HONOKA’A, Hawaii - He lived the life that movies are made of. That is the way a local daily in Hawaii summarized the life and career of the most widely known WWII Dutch resistance man, Engelandvaarder and Dutch wartime soldier, Sarabaya-born Erik Hazelhoff-Roelfzema. A resident of Hawaii since the early 1970s, Hazelhoff-Roelfzema recently died at home, at the age of 90.

Erik Hazelhoff-Roelfzema escaped Nazi-occupied Netherlands in 1942; was a secret agent who took part in covert landings along the Dutch Coast during World War II; flew in the elite Pathfinder Force of the Royal Air Force seventy sorties over enemy territory, including 25 to Berlin; was an aide to Dutch Queen Wilhelmina, who knighted him for his service to her country; and he flew Princess Beatrix back to the Netherlands after the war and took part in the ceremony in which she became queen. Erik Hazelhoff-Roelfzema received the highest military decoration, the Willemsorde. Until his death, Prince Bernhard remained a close friend of the Hawaiian Dutch-American.

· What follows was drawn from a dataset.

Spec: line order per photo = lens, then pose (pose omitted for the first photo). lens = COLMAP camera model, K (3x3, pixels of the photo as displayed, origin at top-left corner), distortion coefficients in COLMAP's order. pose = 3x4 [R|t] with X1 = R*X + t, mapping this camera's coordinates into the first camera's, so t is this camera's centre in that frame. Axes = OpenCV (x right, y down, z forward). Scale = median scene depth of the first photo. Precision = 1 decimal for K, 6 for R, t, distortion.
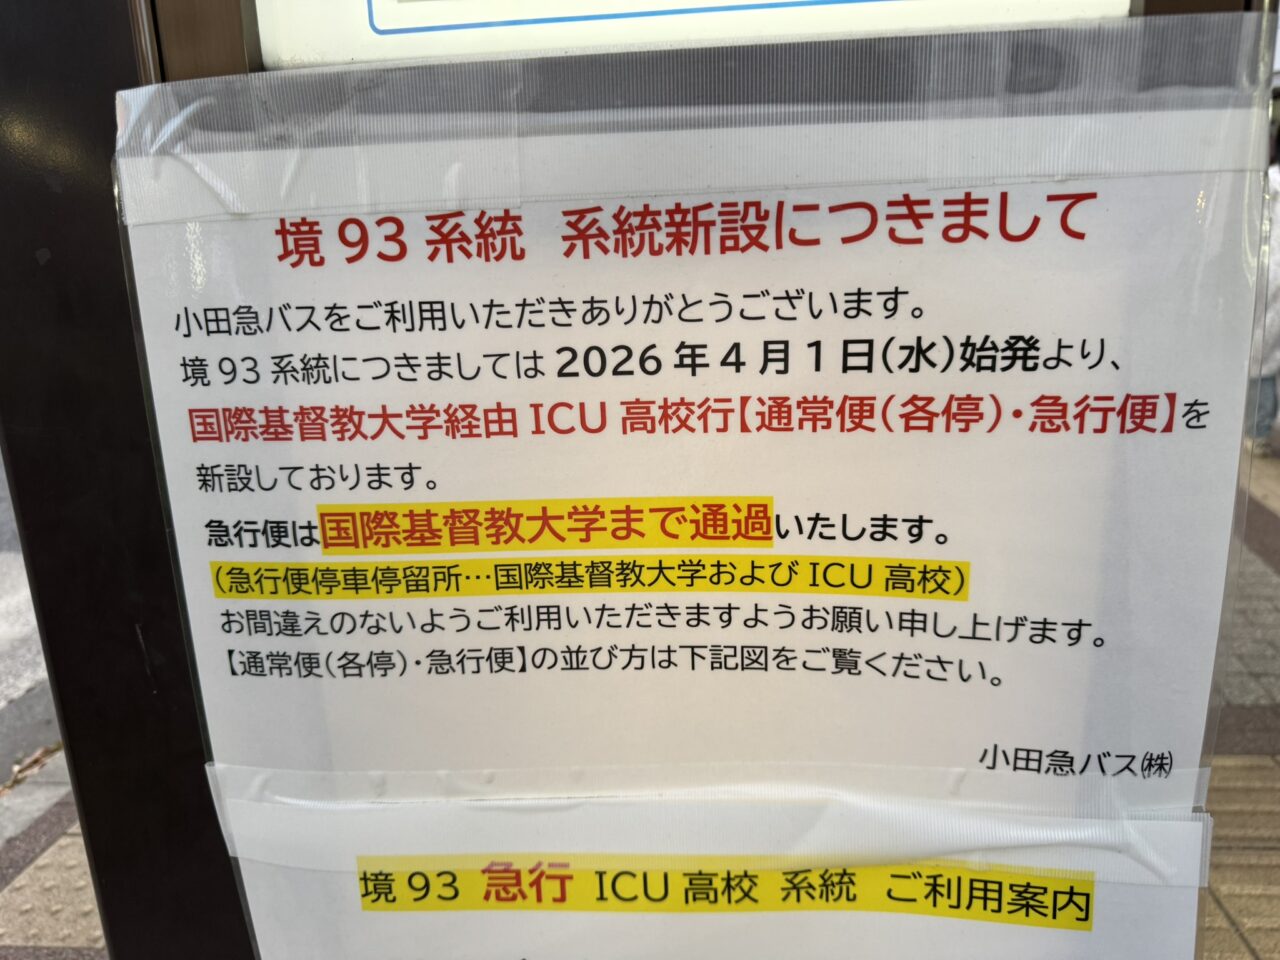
lens RADIAL K [[913.5, 0, 639.9], [0, 913.5, 404.3], [0, 0, 1]] dist [-0.050999, 0.036209]
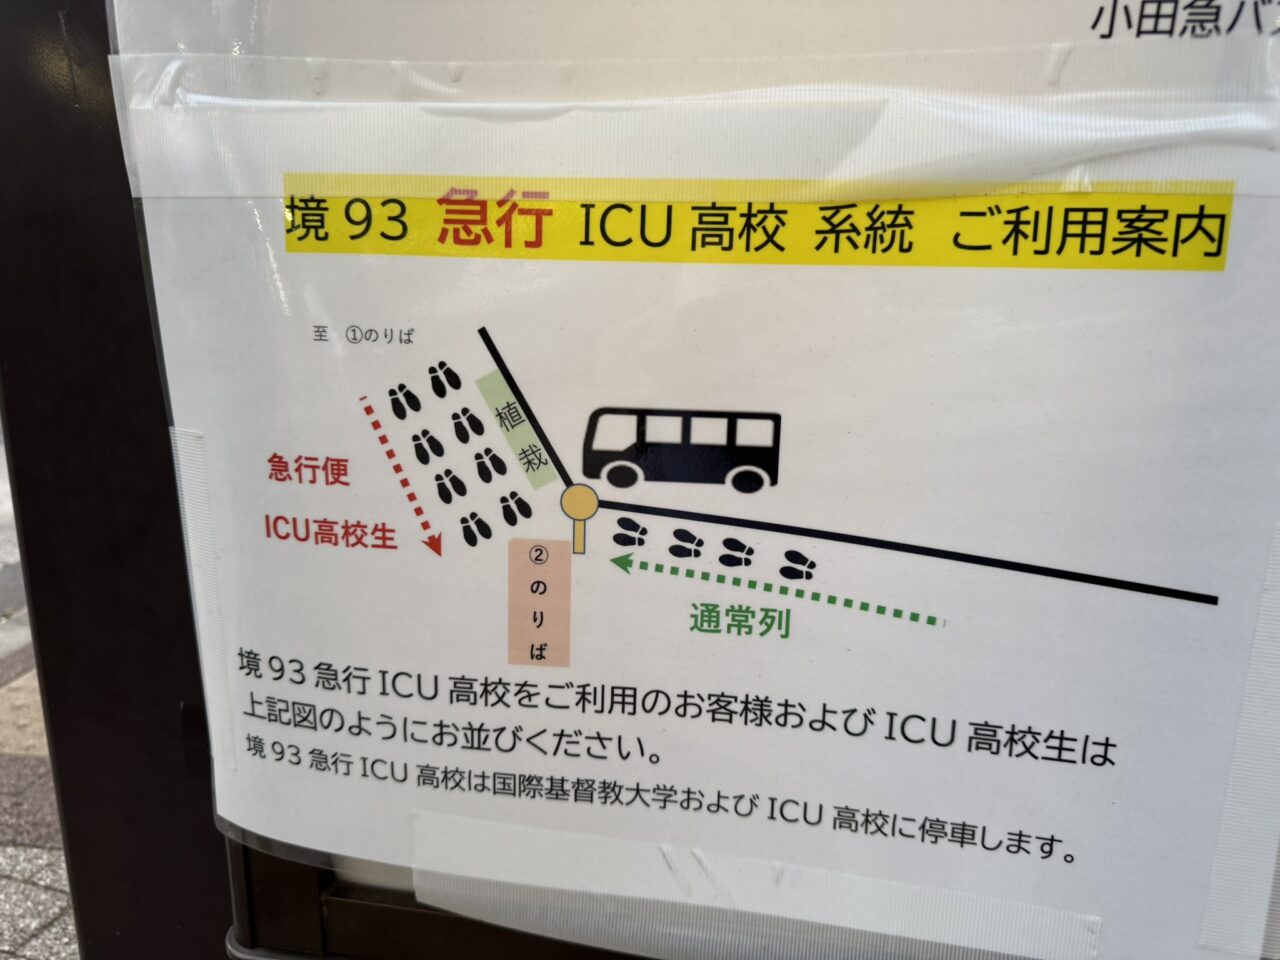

After the WWII, Hazelhoff-Roelfzema became a writer for the first "Today" show and helped launch the "Tonight Show." He wrote the bestseller ”Soldier of Orange,” in which he recalled his experiences during the war. Subsequently, the book was made into a movie and nominated for a Golden Globe award.

Hazelhoff-Roelfzema who immigrated to the USA, was a director energy company Barnwell Industries. The company continues to be a leader in energy development in Hawaii and oil and natural gas exploration in Canada and North America. It describes Hazelhoff-Roelfzema an active and valued member of the board and one who gave great business advice and was an excellent judge of people. Barnwell attributes this to his war-time exploits and his need to make snap judgments of people that he met.

Hazelhoff-Roelfzema was born on April 3, 1917, in Java when it was still a Dutch colony. He was active in the local community.

He is survived by wife, Karin; son, Erik Hazelhoff-Roelfzema Jr; daughter, Karna Hazelhoff-Castellon; a granddaughter; and a great-granddaughter.